Objetivo de la tarea = Transcribe completo y sin ningún cambio el texto sobre las casas del pueblo.

Extracto de la página =
Intentar atrapar los momentos de antaño en esos lugares no es complicado, pues son ellos los que te rodean
Las casas habitadas conservan en su interior un hogar, un refugio en el que vivir en familia o en soledad, pero también multitud de emociones. Yo no lo sabría muy bien cómo explicar, pero cuando regreso y abro la puerta de la casa del pueblo; en la que ni he nacido, ni he vivido más de un día que no formase parte de algún tiempo muerto de asueto… me digo lo mismo: Ya estoy en casa. Porque así sientes esa estructura de piedra que un día tuvo más vida, y a la que, pese a que solamente sea por unos días (obligaciones obligan…), intentas reanimarla con una cosa colgada por aquí, otra reparada por allá, o una puerta pintada por allí. Porque, me repito, una casa late por dentro. Y cuando son abandonadas, o se encuentran deshabitadas, que ahora que lo pienso, no sé muy bien cuáles son las que te impregnan de melancolía en menor o mayor medida; son esas casa viejas las que más hablan, más susurran, y puede que hasta griten, acumulando lamentos y sollozos a partes iguales entre los paréntesis que las aíslan de toda sociabilidad.

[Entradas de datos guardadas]
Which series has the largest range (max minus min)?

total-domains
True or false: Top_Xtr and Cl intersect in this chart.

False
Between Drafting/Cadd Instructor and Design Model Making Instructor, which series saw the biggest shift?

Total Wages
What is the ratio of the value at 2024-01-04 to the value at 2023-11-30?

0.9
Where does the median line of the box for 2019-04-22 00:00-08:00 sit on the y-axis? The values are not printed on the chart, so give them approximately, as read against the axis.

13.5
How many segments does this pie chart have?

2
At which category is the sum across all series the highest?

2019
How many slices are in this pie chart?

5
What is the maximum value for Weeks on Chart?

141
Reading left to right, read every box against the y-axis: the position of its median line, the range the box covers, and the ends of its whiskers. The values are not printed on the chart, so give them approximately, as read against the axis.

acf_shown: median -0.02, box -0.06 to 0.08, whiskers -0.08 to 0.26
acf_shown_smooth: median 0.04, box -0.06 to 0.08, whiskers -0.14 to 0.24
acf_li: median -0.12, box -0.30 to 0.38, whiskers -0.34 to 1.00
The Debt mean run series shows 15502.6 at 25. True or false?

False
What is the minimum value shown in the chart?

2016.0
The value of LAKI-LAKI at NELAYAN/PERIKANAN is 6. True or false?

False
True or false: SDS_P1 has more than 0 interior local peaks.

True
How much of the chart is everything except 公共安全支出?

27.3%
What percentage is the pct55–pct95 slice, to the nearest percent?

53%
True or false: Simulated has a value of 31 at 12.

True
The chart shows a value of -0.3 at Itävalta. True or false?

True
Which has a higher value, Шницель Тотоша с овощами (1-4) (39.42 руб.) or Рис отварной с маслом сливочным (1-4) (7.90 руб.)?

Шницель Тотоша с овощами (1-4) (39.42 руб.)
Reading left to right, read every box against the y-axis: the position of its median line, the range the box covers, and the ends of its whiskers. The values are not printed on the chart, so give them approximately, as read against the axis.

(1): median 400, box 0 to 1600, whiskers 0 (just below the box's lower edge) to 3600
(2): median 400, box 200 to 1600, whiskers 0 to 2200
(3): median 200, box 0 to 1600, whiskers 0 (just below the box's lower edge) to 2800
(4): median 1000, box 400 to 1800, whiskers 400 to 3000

Respuesta del ejercicio =
Intentar atrapar los momentos de antaño en esos lugares no es complicado, pues son ellos los que te rodean
Las casas habitadas conservan en su interior un hogar, un refugio en el que vivir en familia o en soledad, pero también multitud de emociones. Yo no lo sabría muy bien cómo explicar, pero cuando regreso y abro la puerta de la casa del pueblo; en la que ni he nacido, ni he vivido más de un día que no formase parte de algún tiempo muerto de asueto… me digo lo mismo: Ya estoy en casa. Porque así sientes esa estructura de piedra que un día tuvo más vida, y a la que, pese a que solamente sea por unos días (obligaciones obligan…), intentas reanimarla con una cosa colgada por aquí, otra reparada por allá, o una puerta pintada por allí. Porque, me repito, una casa late por dentro. Y cuando son abandonadas, o se encuentran deshabitadas, que ahora que lo pienso, no sé muy bien cuáles son las que te impregnan de melancolía en menor o mayor medida; son esas casa viejas las que más hablan, más susurran, y puede que hasta griten, acumulando lamentos y sollozos a partes iguales entre los paréntesis que las aíslan de toda sociabilidad.